There’s one major difference between the postcard and the present-day photo–the baggage and express building on the right has been demolished. This was actually a four building complex when it was built in the early 1900s, with the passenger station accompanied by a laundry building and a commissary, as well as the baggage and express building. However, the other three were left out of the NRHP listing, and the laundry and commissary buildings were demolished pretty quickly after the Rock’s bankruptcy.

The baggage and express building, which housed office space, lacked “architectural distinction, visual appeal, sentimental attachment, and historical significance”, according to (pretty funny) contemporary accounts. It survived into the 1990s, but was then torn down to provide building materials for the restoration of the depot itself.

A more subtle change is the clocktower. It’s not the original, which was removed during renovations that gussied up the station for the CRI&P’s bicentennial in 1952. A reproduction was re-installed in 1996 during the city’s renovations of the exterior.

How did an obscure little Illinois city end up lending its name to one of the most important railroads in US history? Access to the agricultural hinterland, its location on the Mississipp0i River, and...luck/happenstance. The Chicago, Rock Island, & Pacific’s predecessor railroad planned on terminating at LaSalle, in central Illinois, but someone made the bright call to connect it all the way to a growing boomtown on the lake–Chicago.
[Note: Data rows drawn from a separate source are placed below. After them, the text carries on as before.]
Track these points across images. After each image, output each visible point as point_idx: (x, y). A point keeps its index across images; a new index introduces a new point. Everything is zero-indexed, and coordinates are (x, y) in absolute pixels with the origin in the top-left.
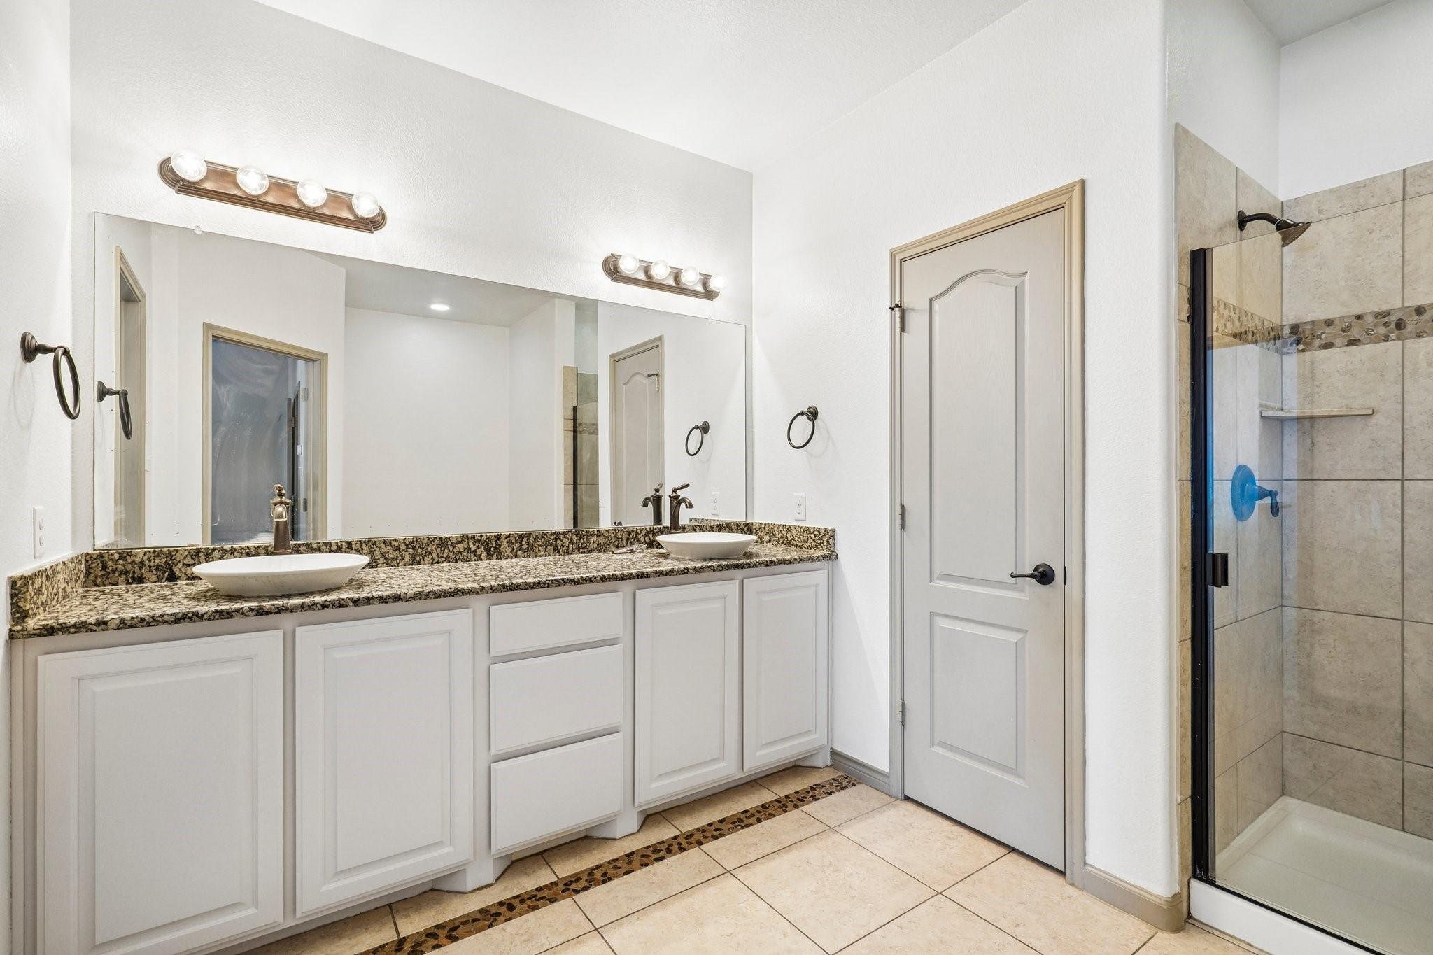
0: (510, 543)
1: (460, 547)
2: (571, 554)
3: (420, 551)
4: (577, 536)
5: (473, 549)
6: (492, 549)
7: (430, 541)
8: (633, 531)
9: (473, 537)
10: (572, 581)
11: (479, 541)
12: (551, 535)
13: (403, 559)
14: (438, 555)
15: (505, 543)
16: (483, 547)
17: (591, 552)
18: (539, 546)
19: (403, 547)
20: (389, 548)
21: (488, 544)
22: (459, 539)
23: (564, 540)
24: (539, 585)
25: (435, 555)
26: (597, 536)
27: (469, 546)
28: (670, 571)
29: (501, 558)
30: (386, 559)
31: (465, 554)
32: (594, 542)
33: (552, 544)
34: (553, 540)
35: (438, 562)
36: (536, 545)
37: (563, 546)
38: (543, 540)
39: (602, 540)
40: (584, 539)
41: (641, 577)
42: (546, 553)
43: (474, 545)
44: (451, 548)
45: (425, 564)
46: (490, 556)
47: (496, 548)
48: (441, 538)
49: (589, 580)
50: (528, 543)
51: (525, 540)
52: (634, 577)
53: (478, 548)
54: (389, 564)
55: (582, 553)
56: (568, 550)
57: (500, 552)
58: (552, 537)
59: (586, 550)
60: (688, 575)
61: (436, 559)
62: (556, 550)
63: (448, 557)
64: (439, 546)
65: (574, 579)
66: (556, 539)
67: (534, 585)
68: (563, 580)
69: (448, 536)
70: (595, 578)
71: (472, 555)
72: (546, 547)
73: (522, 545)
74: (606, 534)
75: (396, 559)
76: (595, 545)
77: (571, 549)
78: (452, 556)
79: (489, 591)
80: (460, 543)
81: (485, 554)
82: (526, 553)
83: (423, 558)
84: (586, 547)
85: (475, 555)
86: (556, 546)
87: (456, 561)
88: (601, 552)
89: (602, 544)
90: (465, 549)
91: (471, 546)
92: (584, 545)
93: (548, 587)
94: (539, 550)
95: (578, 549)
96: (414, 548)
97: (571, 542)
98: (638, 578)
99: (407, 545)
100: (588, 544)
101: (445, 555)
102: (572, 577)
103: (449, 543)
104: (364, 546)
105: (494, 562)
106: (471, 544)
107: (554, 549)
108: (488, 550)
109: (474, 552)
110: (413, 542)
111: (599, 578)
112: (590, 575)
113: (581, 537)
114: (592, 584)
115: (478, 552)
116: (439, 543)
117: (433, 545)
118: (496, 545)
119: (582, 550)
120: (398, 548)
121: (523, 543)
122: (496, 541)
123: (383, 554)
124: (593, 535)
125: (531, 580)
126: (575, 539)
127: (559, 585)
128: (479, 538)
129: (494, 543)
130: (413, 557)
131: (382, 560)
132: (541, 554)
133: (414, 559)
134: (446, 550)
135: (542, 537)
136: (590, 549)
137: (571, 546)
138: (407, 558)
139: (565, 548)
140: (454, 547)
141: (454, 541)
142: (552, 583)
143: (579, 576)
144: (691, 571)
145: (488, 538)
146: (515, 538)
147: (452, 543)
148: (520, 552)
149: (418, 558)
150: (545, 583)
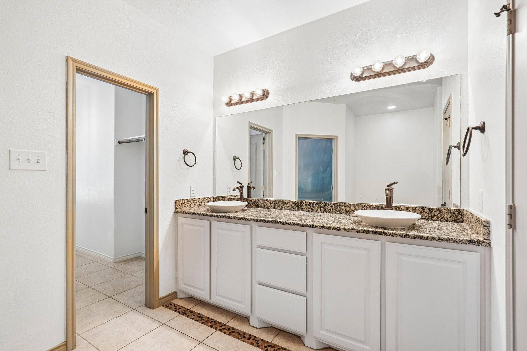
0: (306, 205)
1: (288, 205)
2: (332, 213)
3: (276, 204)
4: (334, 205)
5: (293, 206)
6: (299, 207)
7: (279, 201)
8: (365, 206)
9: (293, 201)
10: (281, 223)
11: (294, 203)
12: (323, 204)
13: (272, 207)
14: (281, 207)
15: (304, 205)
16: (296, 206)
17: (341, 213)
18: (318, 208)
19: (272, 203)
20: (268, 202)
21: (298, 205)
22: (288, 202)
23: (328, 206)
24: (269, 222)
25: (281, 206)
26: (345, 206)
27: (291, 205)
28: (329, 227)
29: (302, 211)
30: (267, 206)
31: (290, 207)
32: (343, 209)
33: (323, 208)
34: (323, 206)
35: (282, 209)
36: (316, 207)
37: (328, 209)
38: (319, 205)
39: (347, 209)
40: (338, 207)
41: (313, 227)
42: (321, 211)
43: (293, 204)
44: (285, 205)
45: (278, 209)
46: (298, 209)
47: (301, 207)
48: (282, 201)
49: (288, 224)
50: (313, 206)
51: (312, 204)
52: (308, 226)
53: (294, 206)
54: (268, 208)
55: (337, 213)
56: (330, 211)
57: (302, 209)
58: (323, 205)
59: (339, 212)
60: (340, 231)
61: (281, 208)
62: (325, 211)
63: (285, 208)
64: (282, 203)
65: (282, 222)
66: (325, 206)
67: (267, 221)
68: (278, 221)
69: (285, 200)
70: (291, 223)
71: (292, 208)
72: (321, 209)
73: (311, 207)
74: (349, 206)
75: (270, 206)
76: (344, 211)
77: (331, 211)
78: (286, 207)
79: (253, 220)
80: (288, 203)
81: (297, 208)
82: (312, 210)
83: (277, 207)
84: (339, 211)
85: (293, 208)
86: (325, 209)
87: (287, 209)
88: (346, 214)
89: (347, 210)
90: (290, 206)
91: (292, 205)
92: (338, 210)
93: (272, 223)
94: (317, 210)
95: (335, 211)
96: (274, 203)
97: (332, 207)
98: (311, 227)
99: (273, 202)
100: (340, 210)
101: (284, 207)
102: (282, 221)
103: (285, 203)
104: (262, 201)
105: (300, 212)
106: (292, 204)
107: (324, 210)
108: (298, 207)
109: (293, 207)
110: (274, 201)
111: (292, 224)
112: (289, 222)
113: (336, 206)
114: (289, 226)
115: (294, 207)
116: (282, 202)
117: (280, 203)
118: (301, 205)
119: (337, 212)
120: (270, 203)
121: (311, 206)
122: (301, 204)
123: (266, 204)
124: (343, 206)
125: (267, 219)
126: (333, 206)
127: (276, 223)
128: (295, 202)
129: (300, 204)
130: (274, 206)
131: (266, 206)
132: (318, 211)
133: (275, 207)
134: (284, 205)
135: (319, 204)
136: (341, 212)
137: (332, 209)
138: (273, 206)
139: (329, 210)
140: (286, 204)
141: (286, 202)
142: (274, 222)
143: (284, 221)
144: (342, 229)
145: (298, 202)
146: (308, 203)
147: (286, 203)
148: (310, 209)
149: (276, 207)
150: (271, 221)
The first Chicago & Rock Island (...the Pacific part would come later) trains rolled into Rock Island in 1854. Two years later the railroad was the first to bridge the Mississippi River (a collision between a steamboat and the bridge led to a famous court case argued by…Abraham Lincoln!).
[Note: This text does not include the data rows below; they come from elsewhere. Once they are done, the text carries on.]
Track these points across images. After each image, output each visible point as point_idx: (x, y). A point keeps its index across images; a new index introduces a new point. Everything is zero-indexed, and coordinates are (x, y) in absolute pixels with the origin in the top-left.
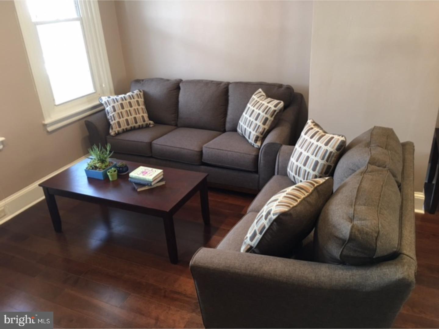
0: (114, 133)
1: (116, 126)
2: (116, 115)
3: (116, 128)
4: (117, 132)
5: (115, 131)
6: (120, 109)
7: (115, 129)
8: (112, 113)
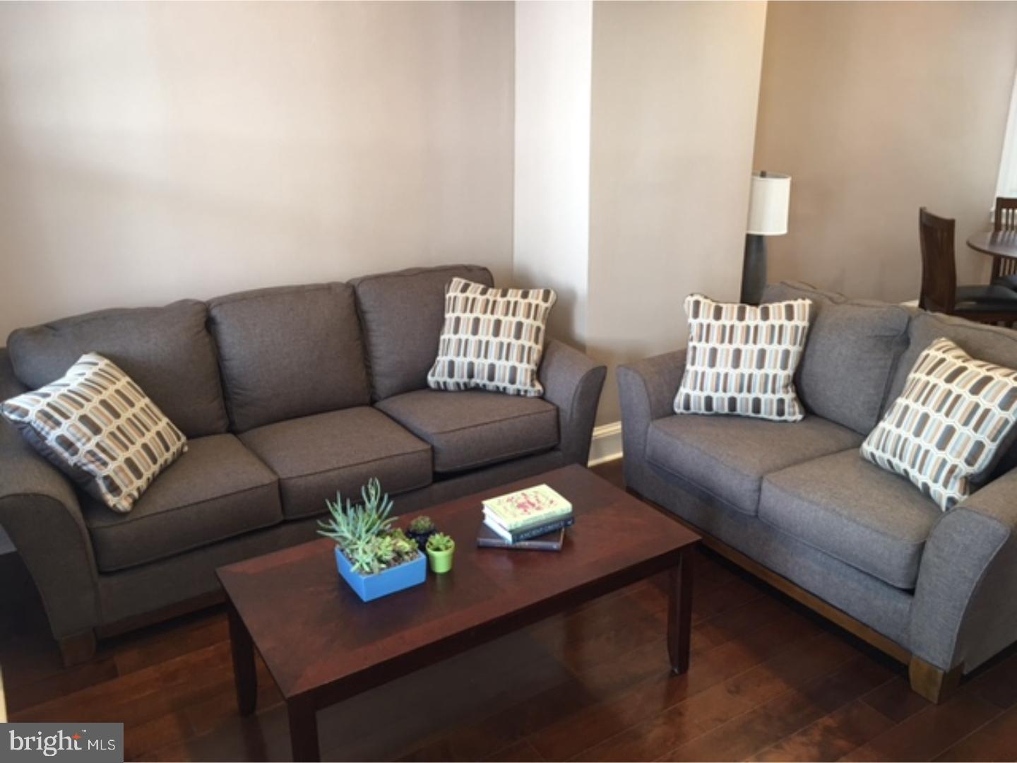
0: (130, 500)
1: (127, 475)
2: (109, 443)
3: (131, 482)
4: (136, 494)
5: (130, 495)
6: (111, 422)
7: (127, 486)
8: (89, 440)
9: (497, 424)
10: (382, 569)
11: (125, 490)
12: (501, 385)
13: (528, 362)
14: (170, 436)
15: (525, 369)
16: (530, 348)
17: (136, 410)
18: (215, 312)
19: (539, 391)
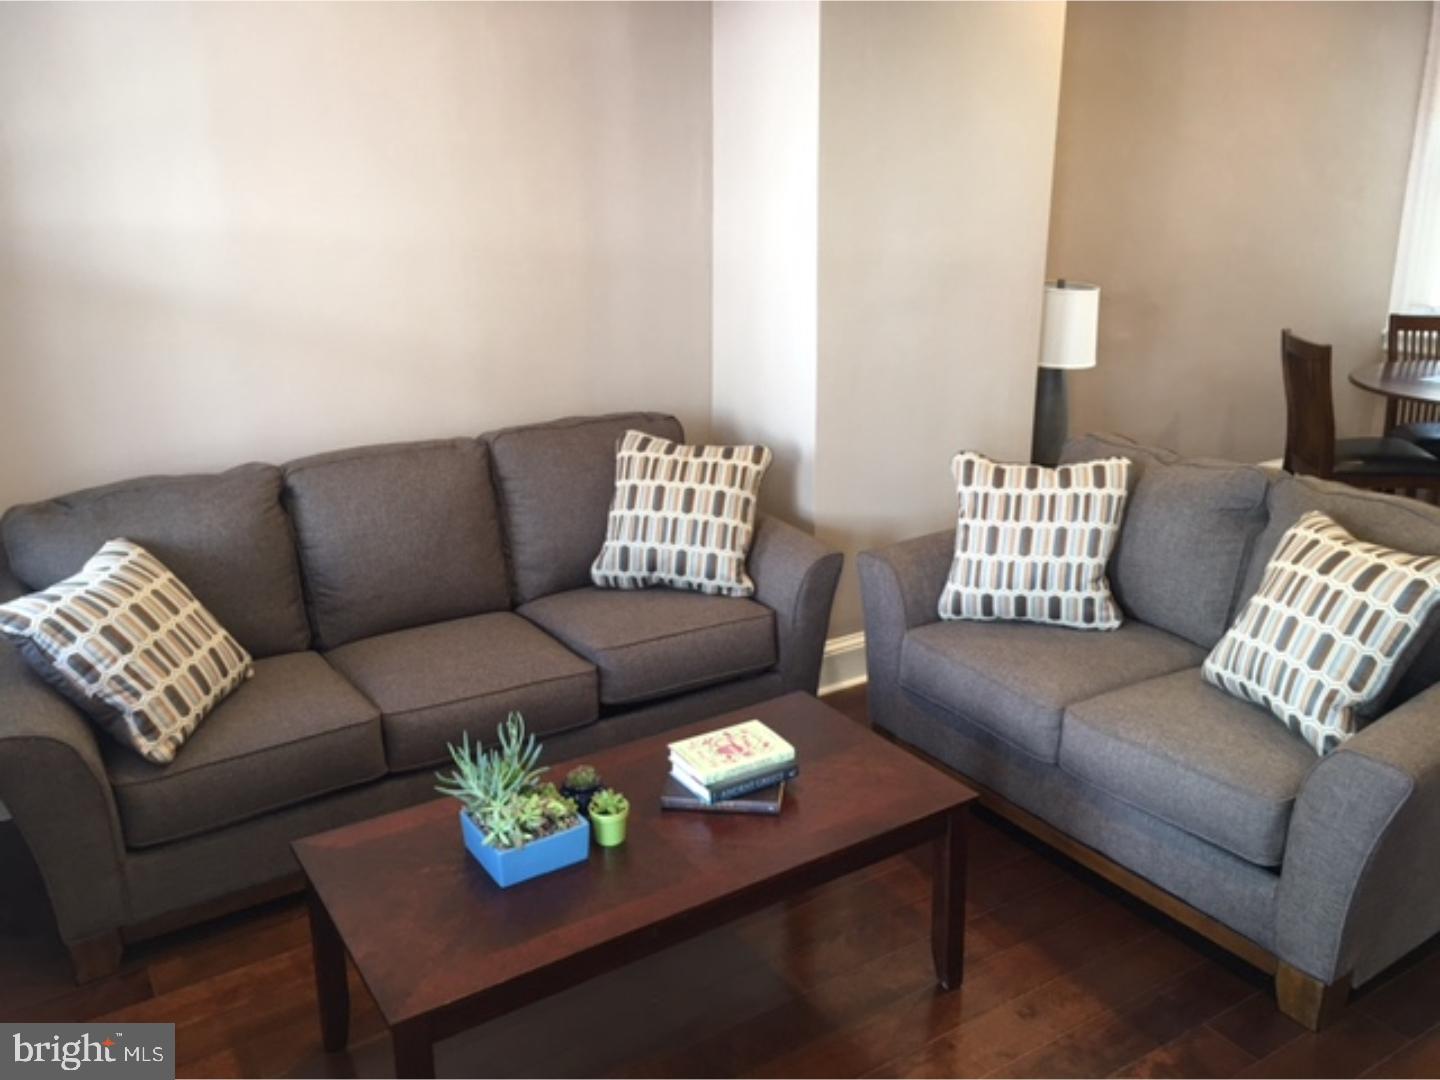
0: (172, 746)
1: (167, 711)
2: (142, 666)
3: (174, 720)
4: (180, 737)
5: (171, 739)
6: (145, 635)
7: (167, 726)
8: (114, 660)
9: (690, 636)
10: (527, 841)
11: (164, 731)
12: (695, 581)
13: (733, 548)
14: (228, 655)
15: (728, 559)
16: (735, 529)
17: (181, 618)
18: (293, 481)
19: (748, 589)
1901 map of the Chicago, Rock Island & Pacific Railway from Poor's Manual of the Railroads of the United States, Wikimedia Commons

Incredibly influential in the westward expansion of rail and with agriculture its lifeblood, CRI&P track crisscrossed the Upper Midwest. However, the railroad never really diversified away from agriculture–so when agricultural traffic dwindled in the 1960s, the Rock Island Line had a big problem. Union Pacific proposed a merger in 1964, but the antitrust considerations were so large, and competing railroads so opposed, that it took the Interstate Commerce Commission 10 years to make a decision. In the meantime, the Rock Island cut costs, letting rolling stock and rail infrastructure deteriorate, waiting for the merger that never ended up closing. In the mid-1970s, no one left to merge with, left out of Amtrak, bedeviled by slow orders, and fighting with its labor unions, the railroad finally failed in 1979. Turns out the railroad was actually a decent business under all the debt and deferred maintenance–almost all the CRI&P’s major routes were picked up by competitors during the bankruptcy proceedings and are still in use. The liquidation of the railroad actually raised so much money that even after paying out all the creditors, the leftover company had enough capital to enter the...vacuum business? Renamed the Chicago Pacific Corporation, they bought Hoover.
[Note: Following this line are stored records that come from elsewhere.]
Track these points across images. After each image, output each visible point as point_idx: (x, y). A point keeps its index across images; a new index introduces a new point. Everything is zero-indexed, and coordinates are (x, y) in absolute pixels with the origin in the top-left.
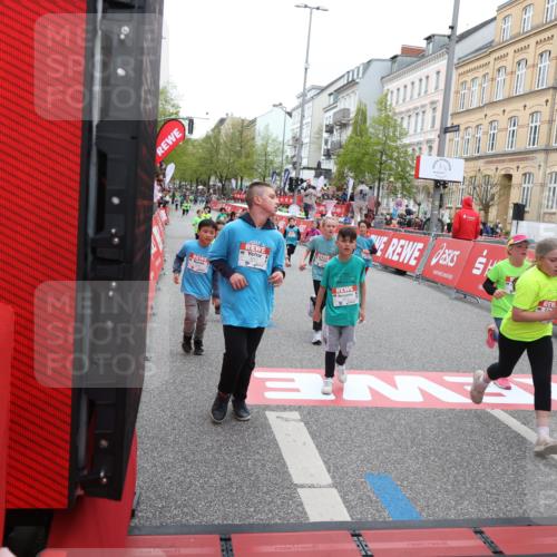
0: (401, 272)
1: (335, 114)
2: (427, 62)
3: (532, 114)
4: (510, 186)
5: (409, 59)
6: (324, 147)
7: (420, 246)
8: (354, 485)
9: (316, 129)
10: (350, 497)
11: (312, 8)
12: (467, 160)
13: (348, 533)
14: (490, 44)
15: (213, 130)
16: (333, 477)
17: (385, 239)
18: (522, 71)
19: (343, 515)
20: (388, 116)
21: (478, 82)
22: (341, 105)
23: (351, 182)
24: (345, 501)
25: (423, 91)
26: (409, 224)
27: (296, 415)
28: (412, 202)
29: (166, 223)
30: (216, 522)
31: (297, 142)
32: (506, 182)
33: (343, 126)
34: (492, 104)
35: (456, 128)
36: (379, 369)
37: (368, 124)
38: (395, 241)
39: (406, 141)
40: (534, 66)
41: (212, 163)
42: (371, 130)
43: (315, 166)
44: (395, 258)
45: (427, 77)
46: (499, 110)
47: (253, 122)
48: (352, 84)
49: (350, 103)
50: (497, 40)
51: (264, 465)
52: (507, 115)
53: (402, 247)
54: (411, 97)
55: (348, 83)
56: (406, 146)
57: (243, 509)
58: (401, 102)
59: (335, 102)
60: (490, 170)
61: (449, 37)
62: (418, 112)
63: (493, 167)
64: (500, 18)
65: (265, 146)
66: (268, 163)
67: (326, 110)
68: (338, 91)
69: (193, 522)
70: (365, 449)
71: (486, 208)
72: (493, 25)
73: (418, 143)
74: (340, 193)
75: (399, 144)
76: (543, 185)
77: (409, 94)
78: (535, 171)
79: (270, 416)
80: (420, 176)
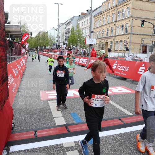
0: (83, 66)
1: (67, 30)
2: (87, 16)
3: (111, 28)
4: (107, 45)
5: (83, 16)
6: (65, 38)
7: (87, 59)
8: (68, 116)
9: (62, 33)
10: (66, 119)
11: (59, 4)
12: (97, 39)
13: (65, 127)
14: (101, 12)
15: (38, 35)
16: (63, 115)
17: (79, 58)
18: (109, 18)
19: (64, 123)
20: (79, 30)
21: (99, 21)
22: (68, 27)
23: (71, 46)
25: (87, 23)
27: (55, 101)
29: (27, 58)
30: (34, 128)
31: (58, 37)
33: (69, 32)
34: (102, 26)
35: (93, 32)
37: (75, 31)
38: (81, 59)
39: (84, 35)
40: (111, 16)
41: (38, 43)
42: (75, 33)
43: (63, 42)
44: (81, 63)
45: (87, 20)
46: (104, 27)
47: (47, 32)
48: (70, 22)
49: (70, 27)
50: (103, 11)
51: (46, 114)
52: (106, 28)
53: (83, 60)
55: (69, 22)
58: (82, 26)
60: (103, 41)
61: (90, 10)
62: (86, 28)
63: (103, 40)
64: (103, 6)
65: (51, 38)
66: (52, 42)
67: (65, 29)
68: (67, 24)
69: (28, 129)
70: (71, 107)
72: (101, 7)
73: (87, 36)
75: (82, 36)
76: (115, 44)
77: (84, 24)
78: (113, 41)
79: (49, 102)
80: (86, 43)
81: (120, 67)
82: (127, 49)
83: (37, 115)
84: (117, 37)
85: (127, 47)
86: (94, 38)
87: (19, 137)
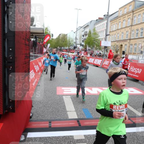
0: (97, 66)
1: (84, 32)
2: (104, 21)
3: (127, 32)
4: (122, 47)
5: (100, 20)
6: (82, 40)
7: (101, 60)
8: (80, 111)
9: (80, 36)
10: (78, 113)
11: (78, 9)
12: (112, 42)
13: (76, 121)
14: (117, 17)
15: (58, 36)
16: (75, 109)
17: (94, 59)
18: (124, 22)
19: (76, 117)
20: (95, 33)
21: (115, 25)
22: (86, 30)
23: (88, 47)
24: (77, 114)
25: (103, 27)
26: (100, 56)
27: (70, 97)
28: (101, 51)
30: (49, 119)
31: (76, 39)
32: (121, 46)
33: (86, 35)
34: (118, 29)
35: (109, 35)
36: (89, 87)
37: (91, 34)
38: (96, 59)
39: (100, 38)
40: (127, 21)
41: (58, 43)
42: (92, 36)
43: (80, 44)
44: (96, 63)
45: (104, 24)
46: (119, 31)
47: (67, 35)
48: (88, 26)
49: (87, 30)
50: (119, 15)
51: (61, 107)
52: (121, 32)
53: (97, 61)
54: (101, 28)
56: (99, 39)
57: (55, 116)
58: (98, 29)
59: (84, 30)
60: (118, 44)
61: (107, 15)
62: (102, 31)
63: (118, 43)
64: (119, 11)
65: (69, 40)
66: (70, 43)
67: (82, 32)
68: (85, 27)
69: (44, 119)
71: (117, 52)
73: (102, 38)
74: (85, 50)
75: (98, 38)
76: (129, 47)
77: (100, 28)
78: (127, 44)
79: (64, 97)
80: (101, 45)
81: (133, 69)
82: (142, 52)
83: (53, 108)
84: (131, 41)
85: (142, 50)
86: (109, 41)
87: (35, 125)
The trackage and buildings here, in Rock Island itself, were bought by the Iowa Interstate Railroad, a startup railroad which resurrected the CRI&P’s Chicago - Omaha main line. The Greater Quad City Railway Historical Society tried to open a railroad museum in the old passenger depot here in 1986, but couldn’t swing the financing. The depot and the express building stood vacant and crumbling for years until the city of Rock Island jumped in, purchasing the buildings for $8,400 in 1994. With funding from the federal government thanks to the Intermodal Surface Transportation Efficiency Act, Gere-Dismer (now part of Studio483) working as the restoration architects, and presumably some tax credits from its NRHP listing in 1982, stabilization and restoration began.

After restoring the exterior, the city handed the building over to the Lemon Family, who restored and ran a hotel in Bettendorf. The Lemons completed the interior renovations, opening Abbey Station as a banquet hall in 1997. For more than 26 years now Abbey Station has been the last tangible bit of Chicago, Rock Island, & Pacific Railroad legacy in Rock Island itself–and it hosts weddings, too.